A special type of canalyzing function, so-called nested canalyzing functions (NCFs), were introduced recently in [8], and it was shown in [9] that Boolean networks made from such functions show stable dynamic behavior and might be a good class of functions to express regulatory relationships in biochemical networks. Little is known about this class of functions, however. For instance, there is no known formula for the number of nested canalyzing functions in a given number of variables.

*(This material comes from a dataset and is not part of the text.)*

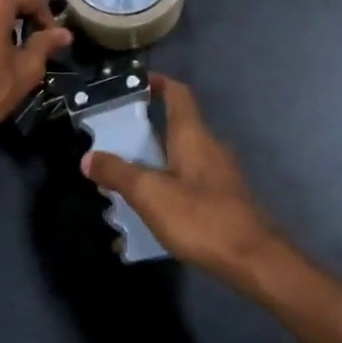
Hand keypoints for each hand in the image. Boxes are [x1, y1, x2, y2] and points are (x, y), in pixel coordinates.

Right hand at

Another field in which special families of Boolean functions have been studied extensively is the theory of computing, in particular the design of efficient logical switching circuits. Since the 1970s, several families of Boolean functions have been investigated for use in circuit design. For instance, the family of fanout-free functions has been studied extensively, as well as the family of cascade functions. A subclass of these are the unate cascade functions, see, e.g., [14], [16], which we focus on here. It turns out that this class of functions has some very useful properties. For instance, it was shown recently [3] that the class of unate cascade functions is precisely the class of Boolean functions that have good properties as binary decision diagrams. In particular, the unate cascade functions (on $n$ variables) are precisely those functions whose binary decision diagrams have the smallest average path length $(2-\frac{1}{2^{n-1}})$ among all Boolean functions of $n$ variables.

The notion of average path length is one cost measure for binary decision trees, which measures the average number of steps to evaluate the function on which the tree is based. One way of assessing the relative efficacy of classes of Boolean function for logic circuit or binary decision tree design is to look at the number of different circuits or trees that can be realized with a particular class. That is, one would like to count the number of functions in a given class. This has led to a formula for the number of unate cascade functions [2]. One of the results in this paper shows that the classes of unate cascade functions and nested canalyzing functions are identical (as classes of functions rather than as classes of logical expressions). As a result of the equivalence we will establish, this formula then also counts the number of nested canalyzing functions.

A third framework for studying Boolean functions, in the context of models for biochemical networks, was introduced in [11]. There, a new method to reverse engineer gene regulatory networks from experimental data was proposed. The proposed modeling framework is that of time-discrete deterministic dynamical systems with a finite set of states for each of the variables. The number of states is chosen so as to support the structure of a finite field. One consequence is that each of the state transition functions can be represented by a polynomial function with coefficients in the finite field, thereby making available powerful computational tools from polynomial algebra. This class of dynamical systems in particular includes Boolean networks, when network nodes take on two states. It is straightforward to translate Boolean functions into polynomial form, with multiplication corresponding to AND, addition to XOR, and addition of the constant 1 to negation. In this paper we provide a characterization of those polynomial functions over the field with two elements that correspond to nested canalyzing (and, therefore, unate cascade) functions. Using a parametrized  polynomial representation, one can characterize the parameter set in terms of a well-understood mathematical object, a common method in mathematics. This is done using the concepts and language from algebraic geometry. To be precise, we describe the parameter set as an algebraic variety, that is a set of points in an affine space that represents the set of solutions of a system of polynomial equations. This algebraic variety turns out to have special structure that can be used to study the class of nested canalyzing functions as a rich mathematical object.